Dieter stood up. ‘You were able to bring it back because it was about to be destroyed. It had no future; therefore it couldn’t influence the timeline because it wouldn’t exist any more. That’s it, isn’t it? ’
I beamed at him. What a good boy!
‘I think that the reason all previous attempts failed is because those objects still had an existence in the future; they had a role to play and therefore History wouldn’t allow it. Take, for example, the Mona Lisa. Consider all the events in which she has been involved over the centuries. Now consider what would happen if we had stolen the portrait from Leonardo before the paint dried and brought it back here to the future. Those events would not take place. We would be changing History and that would not be good. But if we think in terms of search and rescue, then all sorts of possibilities open up.’
Some were looking interested, some were not.
‘Let me give you an example,’ I said. ‘Mr Murdoch, would you step up please?’ I chose him because if I’d used Peterson or Dieter then everyone would have thought they were ringers.
‘Congratulations, Mr Murdoch,’ I said, as he stood uneasily beside me. ‘You are now King Tarquinius Superbus, last king of Rome.’
‘You’re making that up. No one’s called Superbus.’
‘No, I’m not. Ladies and gentlemen, may I introduce King Tarquinius Superbus, benevolent and enlightened ruler of Rome.’ There were jeers and catcalls from the republicans in the audience. Dave, however, drew himself up and dispensed a regal wave.
At the back of the Hall, Sibyl De Winter unfolded her arms and gave me a strange look.
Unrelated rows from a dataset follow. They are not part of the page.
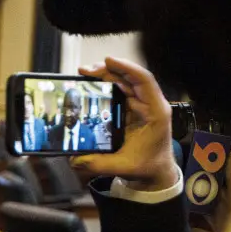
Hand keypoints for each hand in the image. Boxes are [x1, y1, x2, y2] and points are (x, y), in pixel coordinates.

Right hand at [71, 57, 178, 191]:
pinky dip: (106, 84)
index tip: (108, 60)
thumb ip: (98, 164)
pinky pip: (120, 90)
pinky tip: (92, 83)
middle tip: (86, 70)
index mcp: (155, 112)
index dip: (127, 68)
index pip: (144, 81)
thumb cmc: (147, 166)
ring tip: (85, 73)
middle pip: (130, 77)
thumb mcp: (123, 167)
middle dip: (108, 69)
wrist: (157, 171)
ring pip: (125, 81)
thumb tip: (74, 159)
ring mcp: (142, 104)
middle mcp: (150, 104)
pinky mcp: (133, 108)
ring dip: (106, 75)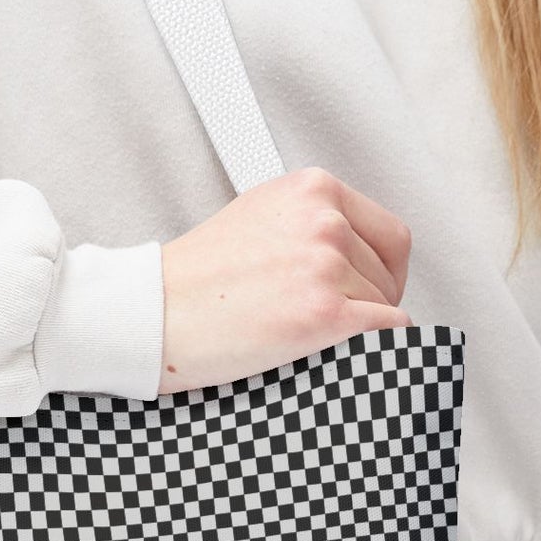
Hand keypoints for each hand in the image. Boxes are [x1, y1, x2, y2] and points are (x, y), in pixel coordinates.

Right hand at [158, 166, 412, 394]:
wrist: (150, 313)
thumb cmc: (192, 278)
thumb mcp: (259, 218)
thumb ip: (311, 225)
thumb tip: (358, 258)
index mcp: (312, 189)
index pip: (389, 233)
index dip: (382, 270)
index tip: (367, 289)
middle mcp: (324, 220)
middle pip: (388, 273)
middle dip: (368, 301)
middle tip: (331, 319)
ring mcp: (325, 267)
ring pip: (384, 307)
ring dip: (357, 328)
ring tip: (305, 333)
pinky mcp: (323, 314)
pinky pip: (385, 335)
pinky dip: (370, 348)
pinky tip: (336, 350)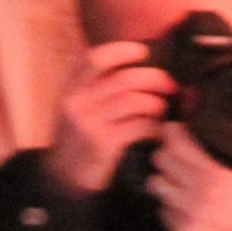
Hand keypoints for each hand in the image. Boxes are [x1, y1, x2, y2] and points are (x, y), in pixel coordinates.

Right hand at [45, 41, 172, 195]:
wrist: (61, 180)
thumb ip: (96, 88)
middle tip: (170, 85)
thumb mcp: (75, 108)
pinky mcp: (102, 144)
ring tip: (163, 108)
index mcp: (69, 89)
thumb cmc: (77, 140)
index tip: (142, 52)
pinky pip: (138, 126)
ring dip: (156, 103)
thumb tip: (136, 67)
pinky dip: (154, 126)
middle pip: (124, 78)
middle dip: (154, 78)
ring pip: (134, 101)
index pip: (94, 58)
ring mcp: (88, 123)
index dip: (121, 50)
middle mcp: (76, 102)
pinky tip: (158, 130)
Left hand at [147, 120, 231, 230]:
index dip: (173, 132)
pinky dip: (170, 205)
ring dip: (166, 179)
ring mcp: (191, 213)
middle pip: (161, 159)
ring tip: (179, 179)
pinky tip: (185, 203)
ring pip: (156, 184)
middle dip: (168, 153)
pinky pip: (163, 210)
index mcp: (218, 169)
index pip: (175, 140)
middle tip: (176, 154)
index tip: (176, 131)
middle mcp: (201, 191)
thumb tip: (226, 116)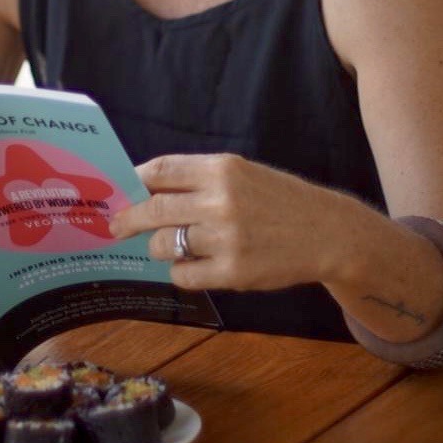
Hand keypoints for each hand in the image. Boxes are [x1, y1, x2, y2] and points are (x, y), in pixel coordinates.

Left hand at [107, 153, 348, 291]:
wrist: (327, 232)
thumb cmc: (278, 199)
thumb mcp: (242, 173)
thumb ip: (198, 179)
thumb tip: (145, 189)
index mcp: (221, 169)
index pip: (160, 170)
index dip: (134, 180)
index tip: (121, 190)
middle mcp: (221, 200)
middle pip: (152, 209)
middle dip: (127, 219)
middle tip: (115, 226)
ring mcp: (226, 239)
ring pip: (163, 245)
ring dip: (156, 247)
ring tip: (165, 246)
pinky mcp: (233, 272)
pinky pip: (183, 274)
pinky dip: (180, 271)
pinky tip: (192, 264)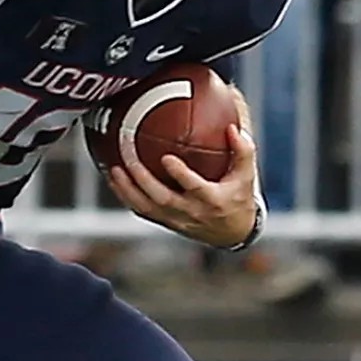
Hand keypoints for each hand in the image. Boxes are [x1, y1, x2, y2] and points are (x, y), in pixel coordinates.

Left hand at [105, 88, 262, 246]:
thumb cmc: (238, 197)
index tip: (166, 157)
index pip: (193, 187)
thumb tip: (232, 127)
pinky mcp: (165, 222)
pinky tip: (115, 179)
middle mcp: (191, 212)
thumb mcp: (247, 175)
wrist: (231, 232)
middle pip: (162, 199)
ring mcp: (175, 219)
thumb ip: (243, 150)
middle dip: (143, 180)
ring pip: (146, 208)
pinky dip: (126, 196)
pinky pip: (141, 211)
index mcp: (212, 200)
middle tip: (129, 160)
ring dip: (127, 190)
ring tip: (114, 170)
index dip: (179, 175)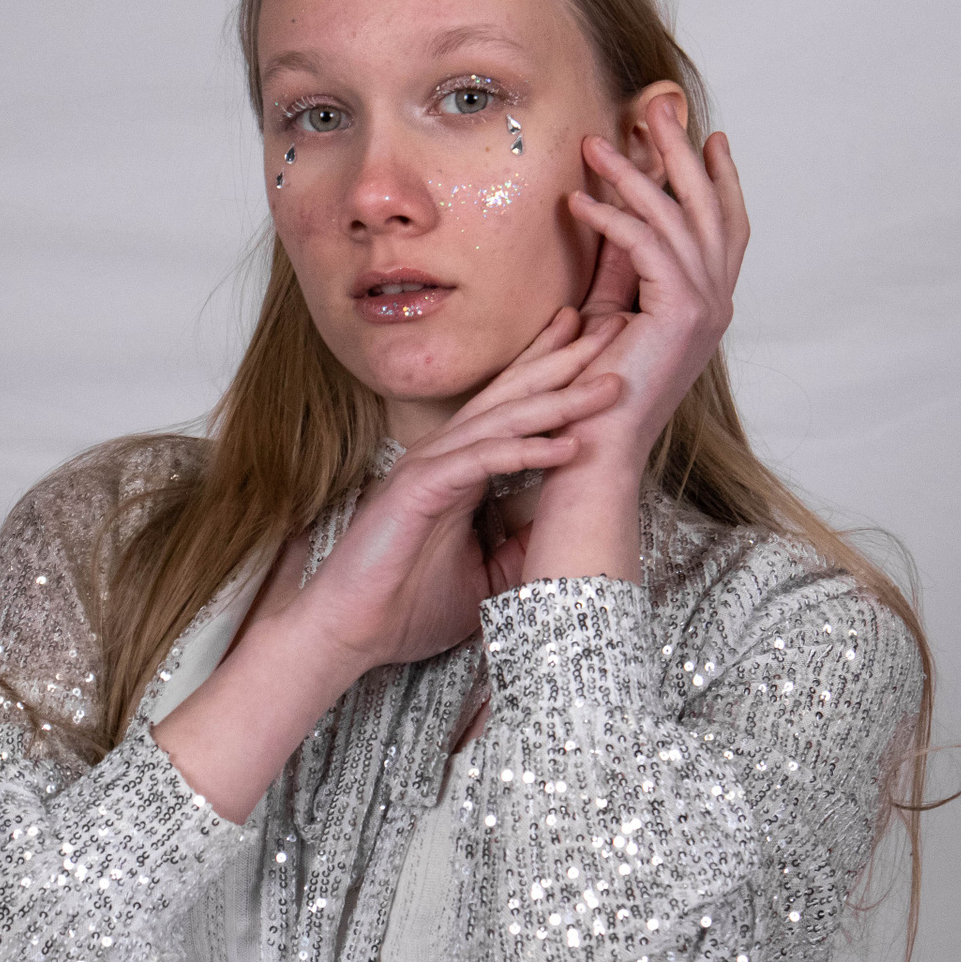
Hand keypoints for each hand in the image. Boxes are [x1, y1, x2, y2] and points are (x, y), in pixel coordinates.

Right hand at [286, 306, 624, 672]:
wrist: (347, 637)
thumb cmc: (405, 606)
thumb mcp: (488, 576)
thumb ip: (521, 545)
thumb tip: (568, 533)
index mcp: (459, 467)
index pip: (513, 407)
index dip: (553, 371)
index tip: (598, 344)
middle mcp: (445, 456)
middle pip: (513, 395)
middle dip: (564, 361)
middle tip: (613, 324)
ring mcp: (429, 469)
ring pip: (502, 421)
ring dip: (558, 400)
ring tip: (607, 383)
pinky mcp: (417, 492)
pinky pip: (479, 462)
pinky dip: (524, 452)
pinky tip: (566, 447)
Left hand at [564, 98, 749, 466]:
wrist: (598, 448)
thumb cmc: (597, 390)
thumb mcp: (611, 311)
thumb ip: (620, 265)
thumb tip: (612, 212)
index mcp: (709, 303)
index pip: (725, 226)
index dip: (721, 178)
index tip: (709, 135)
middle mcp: (717, 302)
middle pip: (709, 208)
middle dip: (684, 154)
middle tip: (658, 109)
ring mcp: (705, 309)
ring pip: (676, 219)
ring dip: (634, 175)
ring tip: (594, 144)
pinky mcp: (680, 316)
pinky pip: (646, 247)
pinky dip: (612, 218)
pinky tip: (578, 200)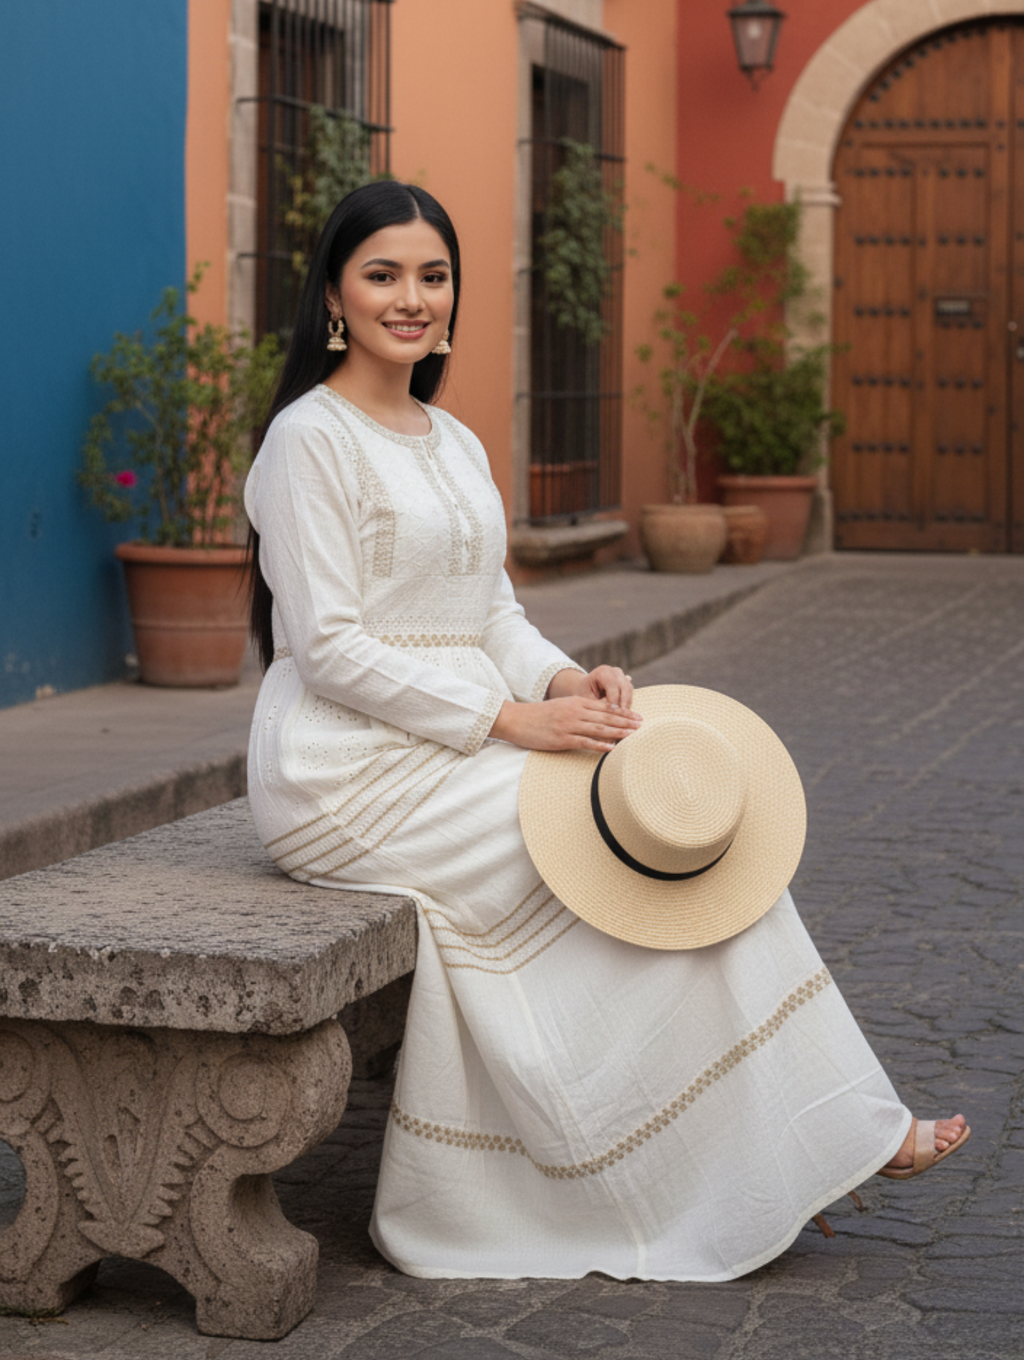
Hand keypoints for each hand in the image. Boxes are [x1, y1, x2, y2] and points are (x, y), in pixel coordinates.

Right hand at [489, 694, 641, 751]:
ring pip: (598, 728)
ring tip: (633, 735)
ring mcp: (568, 725)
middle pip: (605, 716)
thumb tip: (595, 715)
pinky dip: (599, 745)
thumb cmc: (538, 715)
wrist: (515, 719)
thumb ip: (578, 708)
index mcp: (575, 702)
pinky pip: (584, 742)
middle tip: (642, 724)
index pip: (605, 706)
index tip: (637, 716)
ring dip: (618, 732)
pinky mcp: (561, 739)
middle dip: (625, 721)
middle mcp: (574, 711)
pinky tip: (611, 748)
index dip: (623, 711)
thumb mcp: (560, 706)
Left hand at [547, 665, 634, 713]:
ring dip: (628, 705)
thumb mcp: (587, 699)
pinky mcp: (626, 681)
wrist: (585, 688)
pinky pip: (630, 693)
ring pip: (629, 691)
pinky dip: (628, 703)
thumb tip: (611, 715)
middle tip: (624, 720)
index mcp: (602, 672)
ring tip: (626, 719)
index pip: (612, 689)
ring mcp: (621, 675)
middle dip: (624, 705)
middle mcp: (614, 671)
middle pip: (624, 689)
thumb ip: (599, 705)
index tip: (615, 718)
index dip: (614, 704)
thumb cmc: (583, 695)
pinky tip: (627, 716)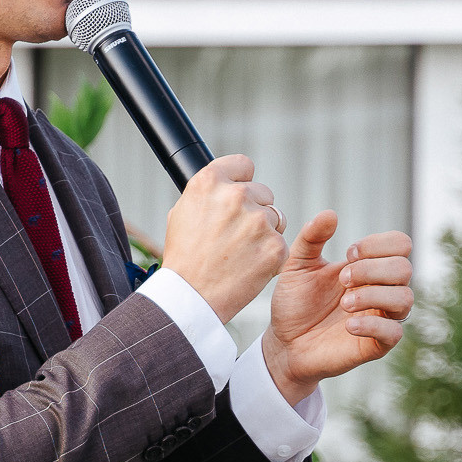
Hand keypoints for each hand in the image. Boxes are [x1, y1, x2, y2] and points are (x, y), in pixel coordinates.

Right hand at [160, 154, 286, 323]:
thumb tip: (226, 182)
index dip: (241, 180)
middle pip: (263, 193)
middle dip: (254, 210)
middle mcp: (236, 196)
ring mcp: (258, 221)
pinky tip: (248, 266)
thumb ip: (208, 194)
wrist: (191, 296)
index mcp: (209, 182)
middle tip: (235, 235)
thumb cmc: (184, 257)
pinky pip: (280, 243)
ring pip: (275, 218)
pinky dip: (269, 255)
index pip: (243, 165)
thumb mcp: (181, 213)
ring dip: (263, 233)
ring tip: (239, 254)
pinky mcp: (275, 246)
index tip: (238, 195)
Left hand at [261, 214, 413, 403]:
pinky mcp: (376, 345)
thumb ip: (311, 238)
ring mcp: (381, 317)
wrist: (284, 343)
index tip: (348, 254)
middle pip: (404, 268)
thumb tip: (330, 214)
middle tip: (342, 279)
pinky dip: (373, 325)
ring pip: (405, 299)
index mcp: (369, 267)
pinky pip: (394, 333)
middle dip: (372, 269)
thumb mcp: (296, 265)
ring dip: (373, 295)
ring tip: (344, 303)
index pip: (400, 244)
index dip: (378, 244)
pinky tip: (348, 325)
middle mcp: (381, 290)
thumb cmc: (295, 303)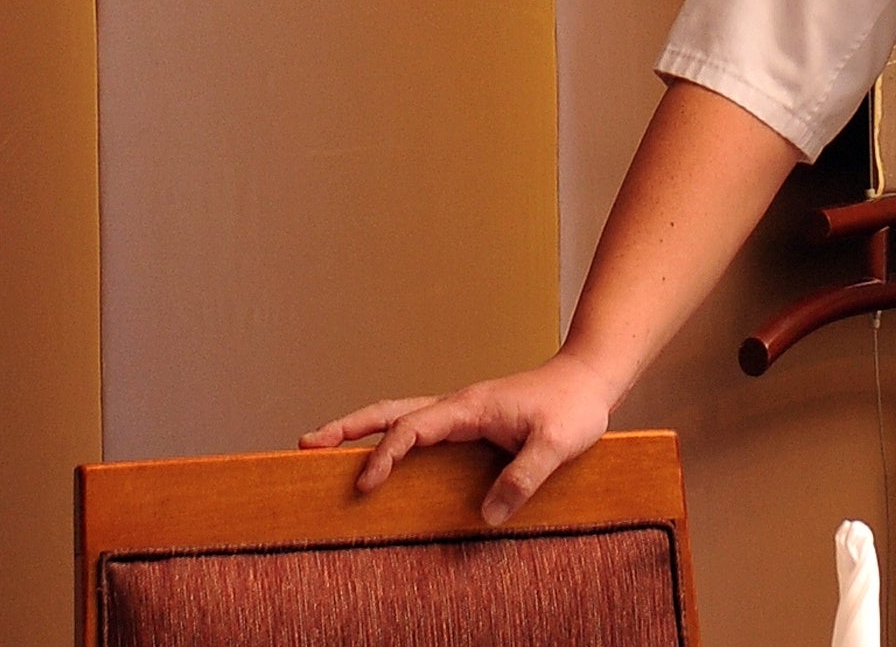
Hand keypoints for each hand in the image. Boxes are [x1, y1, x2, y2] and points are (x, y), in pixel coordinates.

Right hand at [299, 351, 624, 525]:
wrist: (589, 378)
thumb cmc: (574, 407)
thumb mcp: (555, 445)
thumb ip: (523, 477)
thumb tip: (487, 516)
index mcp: (469, 407)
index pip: (413, 429)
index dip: (387, 456)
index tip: (366, 484)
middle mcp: (458, 405)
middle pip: (391, 412)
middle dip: (349, 428)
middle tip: (306, 444)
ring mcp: (462, 411)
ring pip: (401, 415)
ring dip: (364, 429)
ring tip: (326, 445)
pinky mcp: (470, 421)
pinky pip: (421, 429)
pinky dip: (393, 438)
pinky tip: (386, 457)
‘King Tarquinius is going about his daily business, dispensing justice, raising taxes, and carrying out general ruling when he’s told that a scruffy, elderly crone – no, not me, Mr Markham – wishes for an audience. Somewhat surprised, he overrules his officials and they bring in the old lady. She’s filthy, dressed in rags, and has obviously escaped from a Care in the Community scheme. She lays nine books in front of the king. In those days, obviously, they would have been scrolls and she places them carefully, one by one, at his feet. And then she proceeds to offer them to him, but he’s not allowed to open them. Amused, he asks the price. She names a sum that is his country’s entire budget for the year. Everyone laughs, including the king.’
‘Ho, ho, ho,’ said Murdoch, padding his part.
‘He asks her why he should buy these books at such a price. What’s so important about these particular scrolls? She doesn’t answer. She simply says, ‘Yes or no?’ Of course, the king says no.’
‘No,’ boomed Murdoch, regally.
‘The old woman says nothing. She picks up the scrolls and leaves the audience chamber. On an impulse, the king sends one of his officers after her,’ – Murdoch waved his arm and nearly took my head off – ‘to find out what she does next. The man returns and tells him she went to the courtyard, took three of the books, and burned them. Then she left the palace.
‘Everyone agrees the woman’s a nutter and thinks no more of it. The next day, however, much to everyone’s surprise, she’s back and with just the six books this time. Again she lays the books in front of the king. Again, she asks the same price: the country’s entire budget for one year and now for only six books. This time, no one laughs. Well, Mr Murdoch, what would you do?’
Too late, I realised he would say kill the crone and take the books anyway! But he didn’t. He was perfect and when I think what happened to him later, it just breaks my heart.
He stood for a while then said, ‘What’s in the books?’
‘No one knows. Maybe nothing; maybe the secrets of the universe. But it will cost you all the money in your country to find out. What do you do?’
‘Yes,’ shouted someone from the back of the room.
‘No,’ shouted several other voices.
He frowned, turned to me and said, ‘There’s no way of knowing what’s in them?’
‘No way.’
‘Then, no. I won’t waste the money. If I don’t buy the books then I’m no worse off.’